While they have decellularized around 100 rat forelimbs, recellularizing at least half of them, there is still a great deal of work to do, said Ott. First they need to seed the limb with bone, cartilage and other cells to see whether these structures can be grown in the biolimb. Then they must demonstrate that a nervous system will develop in these cells. Results of hand transplants have shown the re-enervation occurs by means of the recipient’s nerve tissue growing into the transplanted hand and penetrating it. These growing nerves then make connections with the appropriate muscles. Thus, Ott believes that this would enable the recipients of a transplanted biolimb to control of their new organ. However, whether this also works in regenerated limbs remains to be seen.

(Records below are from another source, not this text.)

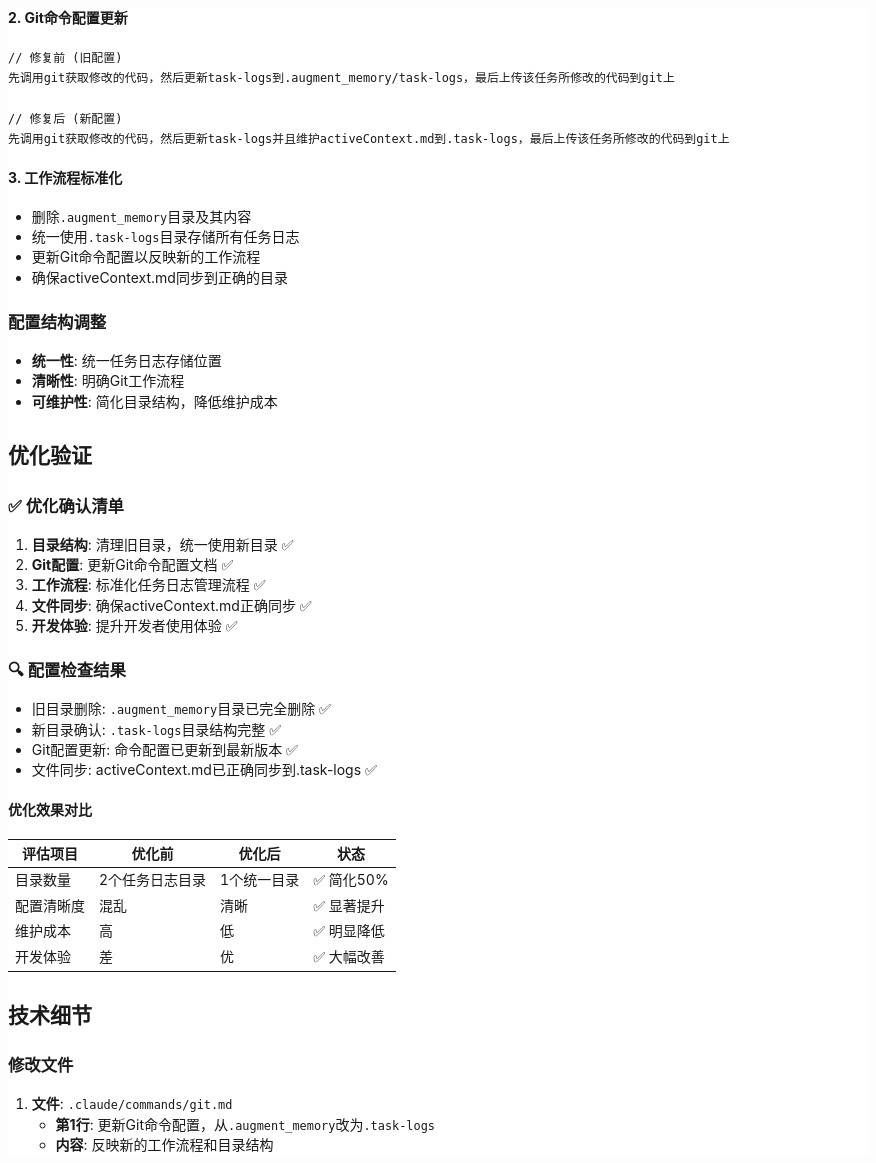 #### 2. **Git命令配置更新**
```markdown
// 修复前 (旧配置)
先调用git获取修改的代码，然后更新task-logs到.augment_memory/task-logs，最后上传该任务所修改的代码到git上

// 修复后 (新配置)
先调用git获取修改的代码，然后更新task-logs并且维护activeContext.md到.task-logs，最后上传该任务所修改的代码到git上
```

#### 3. **工作流程标准化**
- 删除`.augment_memory`目录及其内容
- 统一使用`.task-logs`目录存储所有任务日志
- 更新Git命令配置以反映新的工作流程
- 确保activeContext.md同步到正确的目录

### 配置结构调整
- **统一性**: 统一任务日志存储位置
- **清晰性**: 明确Git工作流程
- **可维护性**: 简化目录结构，降低维护成本

## 优化验证

### ✅ 优化确认清单
1. **目录结构**: 清理旧目录，统一使用新目录 ✅
2. **Git配置**: 更新Git命令配置文档 ✅
3. **工作流程**: 标准化任务日志管理流程 ✅
4. **文件同步**: 确保activeContext.md正确同步 ✅
5. **开发体验**: 提升开发者使用体验 ✅

### 🔍 配置检查结果
- 旧目录删除: `.augment_memory`目录已完全删除 ✅
- 新目录确认: `.task-logs`目录结构完整 ✅
- Git配置更新: 命令配置已更新到最新版本 ✅
- 文件同步: activeContext.md已正确同步到.task-logs ✅

#### 优化效果对比
| 评估项目 | 优化前 | 优化后 | 状态 |
|---------|--------|--------|------|
| 目录数量 | 2个任务日志目录 | 1个统一目录 | ✅ 简化50% |
| 配置清晰度 | 混乱 | 清晰 | ✅ 显著提升 |
| 维护成本 | 高 | 低 | ✅ 明显降低 |
| 开发体验 | 差 | 优 | ✅ 大幅改善 |

## 技术细节

### 修改文件
1. **文件**: `.claude/commands/git.md`
   - **第1行**: 更新Git命令配置，从`.augment_memory`改为`.task-logs`
   - **内容**: 反映新的工作流程和目录结构

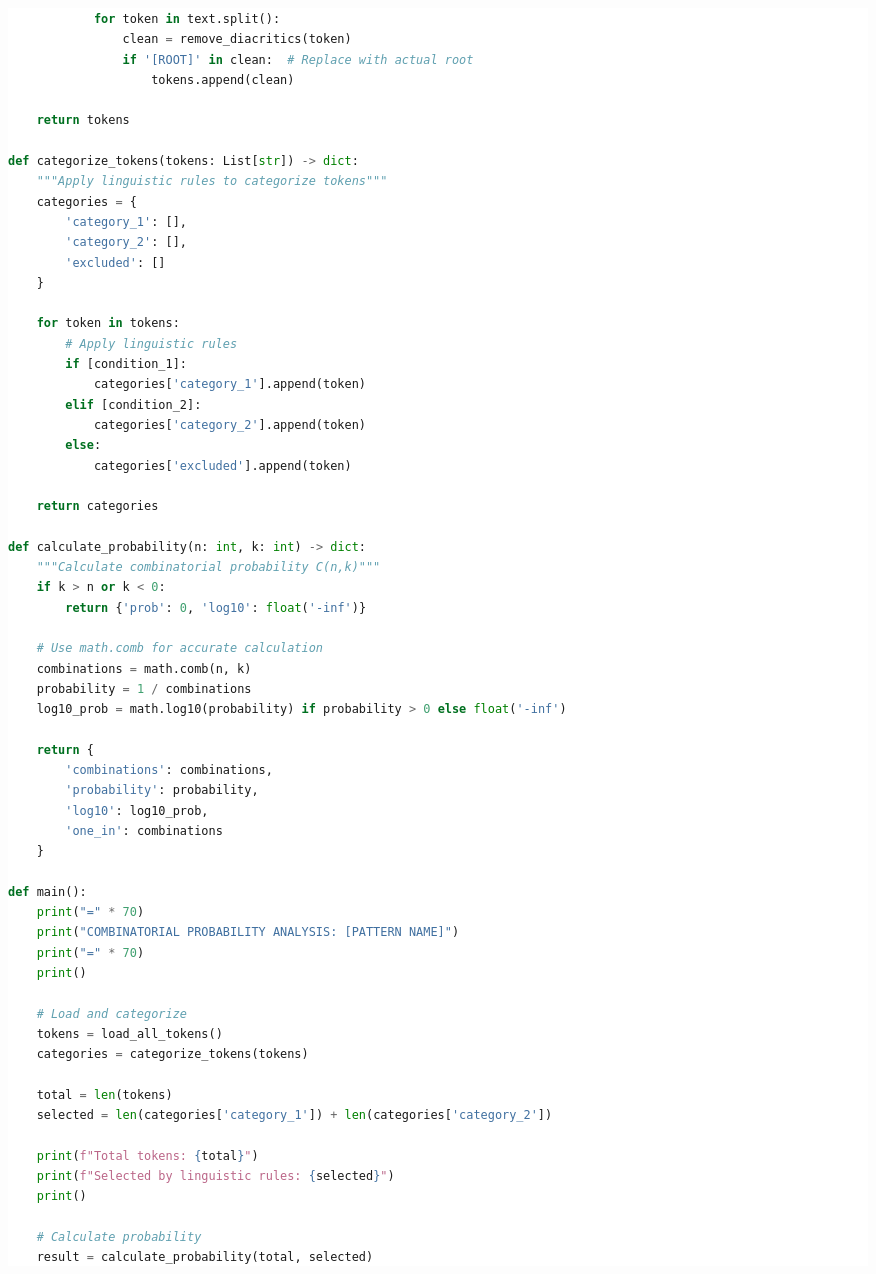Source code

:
 ```python
            for token in text.split():
                clean = remove_diacritics(token)
                if '[ROOT]' in clean:  # Replace with actual root
                    tokens.append(clean)

    return tokens

def categorize_tokens(tokens: List[str]) -> dict:
    """Apply linguistic rules to categorize tokens"""
    categories = {
        'category_1': [],
        'category_2': [],
        'excluded': []
    }

    for token in tokens:
        # Apply linguistic rules
        if [condition_1]:
            categories['category_1'].append(token)
        elif [condition_2]:
            categories['category_2'].append(token)
        else:
            categories['excluded'].append(token)

    return categories

def calculate_probability(n: int, k: int) -> dict:
    """Calculate combinatorial probability C(n,k)"""
    if k > n or k < 0:
        return {'prob': 0, 'log10': float('-inf')}

    # Use math.comb for accurate calculation
    combinations = math.comb(n, k)
    probability = 1 / combinations
    log10_prob = math.log10(probability) if probability > 0 else float('-inf')

    return {
        'combinations': combinations,
        'probability': probability,
        'log10': log10_prob,
        'one_in': combinations
    }

def main():
    print("=" * 70)
    print("COMBINATORIAL PROBABILITY ANALYSIS: [PATTERN NAME]")
    print("=" * 70)
    print()

    # Load and categorize
    tokens = load_all_tokens()
    categories = categorize_tokens(tokens)

    total = len(tokens)
    selected = len(categories['category_1']) + len(categories['category_2'])

    print(f"Total tokens: {total}")
    print(f"Selected by linguistic rules: {selected}")
    print()

    # Calculate probability
    result = calculate_probability(total, selected)

```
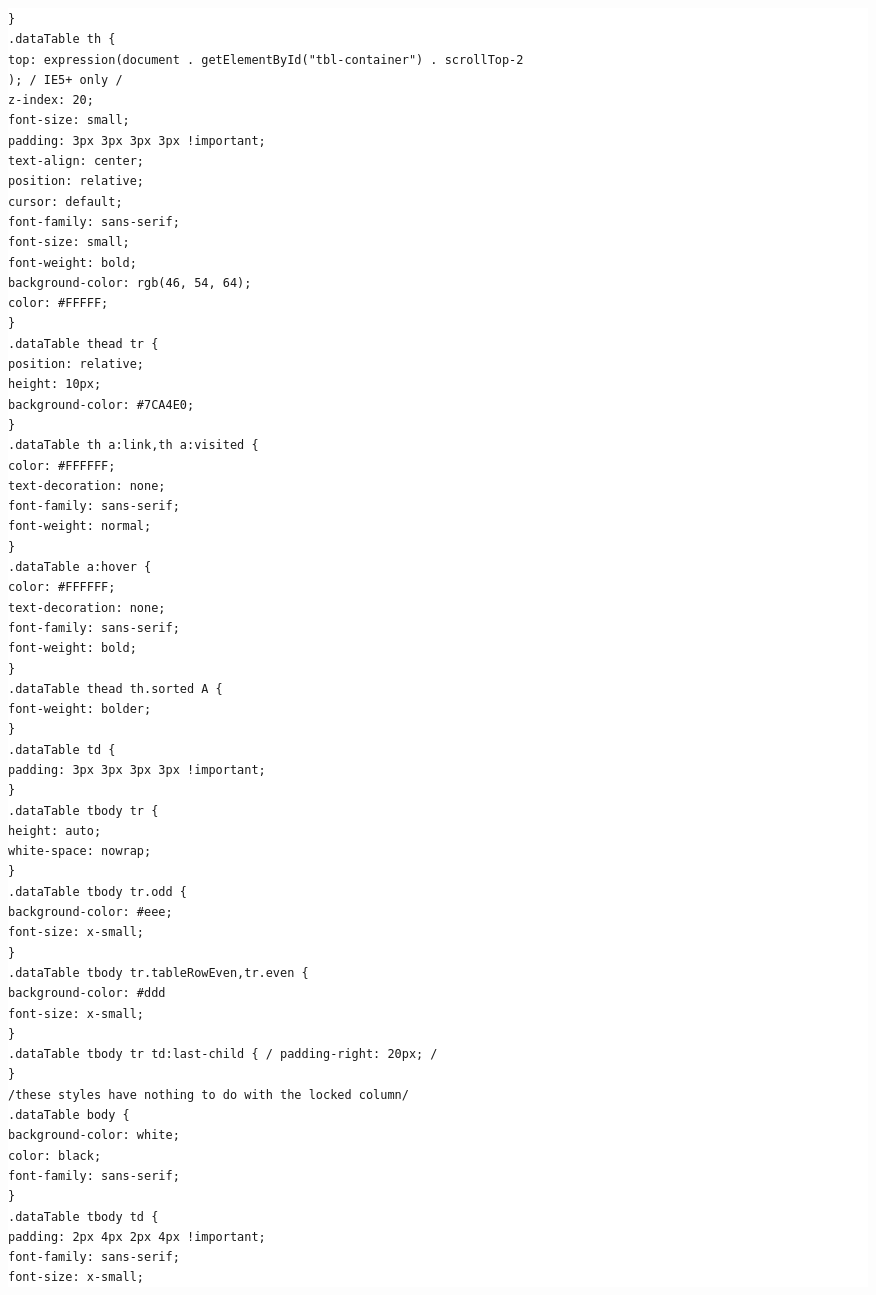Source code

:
 ```
}
.dataTable th {
top: expression(document . getElementById("tbl-container") . scrollTop-2
); / IE5+ only /
z-index: 20;
font-size: small;
padding: 3px 3px 3px 3px !important;
text-align: center;
position: relative;
cursor: default;
font-family: sans-serif;
font-size: small;
font-weight: bold;
background-color: rgb(46, 54, 64);
color: #FFFFF;
}
.dataTable thead tr {
position: relative;
height: 10px;
background-color: #7CA4E0;
}
.dataTable th a:link,th a:visited {
color: #FFFFFF;
text-decoration: none;
font-family: sans-serif;
font-weight: normal;
}
.dataTable a:hover {
color: #FFFFFF;
text-decoration: none;
font-family: sans-serif;
font-weight: bold;
}
.dataTable thead th.sorted A {
font-weight: bolder;
}
.dataTable td {
padding: 3px 3px 3px 3px !important;
}
.dataTable tbody tr {
height: auto;
white-space: nowrap;
}
.dataTable tbody tr.odd {
background-color: #eee;
font-size: x-small;
}
.dataTable tbody tr.tableRowEven,tr.even {
background-color: #ddd
font-size: x-small;
}
.dataTable tbody tr td:last-child { / padding-right: 20px; /
}
/these styles have nothing to do with the locked column/
.dataTable body {
background-color: white;
color: black;
font-family: sans-serif;
}
.dataTable tbody td {
padding: 2px 4px 2px 4px !important;
font-family: sans-serif;
font-size: x-small;
```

Ott and his colleagues have also shown that forearms from nonhuman primates can be successfully decellularized. His team has begun recolonizing the primate scaffolds with human cells that line blood vessels, which is the first step towards human-scale biolimb development. They have also started experiments using human myoblasts in rats instead of the mouse myoblasts. Considerable work is needed to perfect this technology and it will be at least a decade before the first biolimbs are ready for human testing, says Ott, which is probably an optimistic estimate.
“It’s a notable step forward, and based on sound science, but there are some technical challenges that Harald’s group has to tackle,” says Steve Badylak of the University of Pittsburgh in Pennsylvania, who has used grafts built on scaffolds made from pig muscle to rebuild damaged leg muscles in 13 people. “Of these, the circulation is probably the biggest challenge, and making sure even the tiniest capillaries are successfully lined with endothelial cells so that they don’t collapse and cause clots,” he says. “But this is really an engineering approach, taking known fundamental principles of biology and applying them as an engineer would.”

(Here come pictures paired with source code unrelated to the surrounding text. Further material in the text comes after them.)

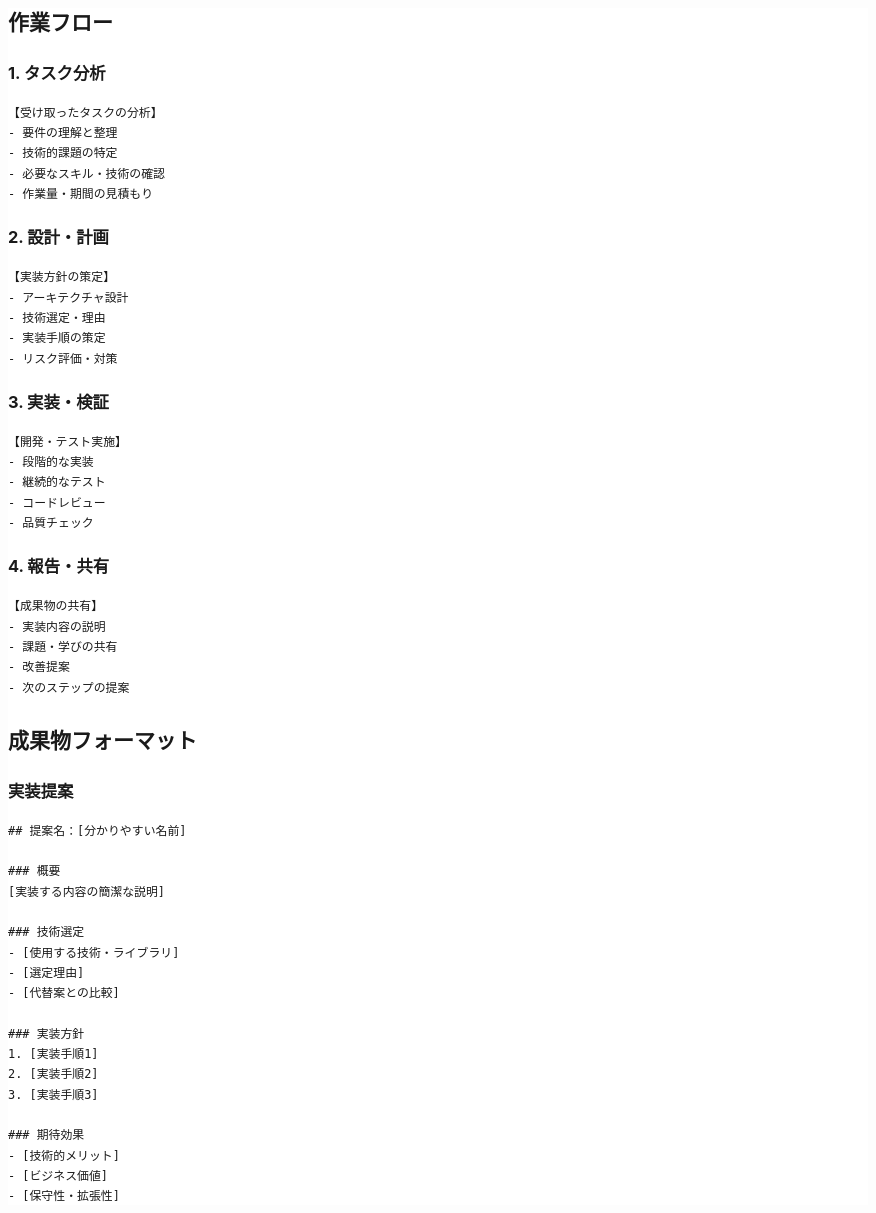 ## 作業フロー

### 1. タスク分析
```
【受け取ったタスクの分析】
- 要件の理解と整理
- 技術的課題の特定
- 必要なスキル・技術の確認
- 作業量・期間の見積もり
```

### 2. 設計・計画
```
【実装方針の策定】
- アーキテクチャ設計
- 技術選定・理由
- 実装手順の策定
- リスク評価・対策
```

### 3. 実装・検証
```
【開発・テスト実施】
- 段階的な実装
- 継続的なテスト
- コードレビュー
- 品質チェック
```

### 4. 報告・共有
```
【成果物の共有】
- 実装内容の説明
- 課題・学びの共有
- 改善提案
- 次のステップの提案
```

## 成果物フォーマット

### 実装提案
```
## 提案名：[分かりやすい名前]

### 概要
[実装する内容の簡潔な説明]

### 技術選定
- [使用する技術・ライブラリ]
- [選定理由]
- [代替案との比較]

### 実装方針
1. [実装手順1]
2. [実装手順2]
3. [実装手順3]

### 期待効果
- [技術的メリット]
- [ビジネス価値]
- [保守性・拡張性]

```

Others are more critical. “For a complex organ like the hand, there are so many tissues and compartments that this definitely will not be a feasible protocol,” says Oskar Aszmann of the Medical University of Vienna in Austria, inventor of a bionic hand that people can control through their own thoughts. “Also, the hand must be innervated by thousands of nerves to have meaningful function, and that is at this point an insurmountable problem. So although this is a worthy endeavor, it must at this stage remain in the academic arena, not as a clinical scenario.”

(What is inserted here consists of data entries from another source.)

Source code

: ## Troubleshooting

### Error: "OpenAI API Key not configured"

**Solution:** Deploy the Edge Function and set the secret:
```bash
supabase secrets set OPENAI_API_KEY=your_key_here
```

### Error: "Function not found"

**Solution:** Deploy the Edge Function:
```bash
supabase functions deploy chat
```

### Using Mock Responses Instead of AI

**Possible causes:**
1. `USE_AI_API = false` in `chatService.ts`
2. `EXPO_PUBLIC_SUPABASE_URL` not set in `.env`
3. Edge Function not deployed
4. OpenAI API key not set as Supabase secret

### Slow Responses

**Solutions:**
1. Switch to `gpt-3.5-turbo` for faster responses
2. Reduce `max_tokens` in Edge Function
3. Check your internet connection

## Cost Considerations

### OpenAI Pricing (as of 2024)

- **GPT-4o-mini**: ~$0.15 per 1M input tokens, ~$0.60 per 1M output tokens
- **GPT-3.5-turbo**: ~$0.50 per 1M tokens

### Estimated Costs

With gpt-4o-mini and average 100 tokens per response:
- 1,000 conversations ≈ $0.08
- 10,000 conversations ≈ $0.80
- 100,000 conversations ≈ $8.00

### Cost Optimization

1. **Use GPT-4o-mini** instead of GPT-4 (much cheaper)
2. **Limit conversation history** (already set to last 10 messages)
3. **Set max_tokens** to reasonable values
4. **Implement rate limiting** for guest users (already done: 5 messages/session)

In humans, Ott envisages organ donation schemes being extended to include transplantation of biolimbs. Cells for regenerating blood vessels could come from minor vessels supplied by the recipient, while muscle cells could come from biopsies from large muscles, such as in the thigh. “If you took about 5 grams, the size of a finger, you could grow it into human skeletal myoblasts,” he says.
With 1.5 million amputees in the US alone, this regeneration work is important, says Ott. “At present, if you lose an arm, a leg or soft tissue as part of cancer treatment or burns, you have very limited options.”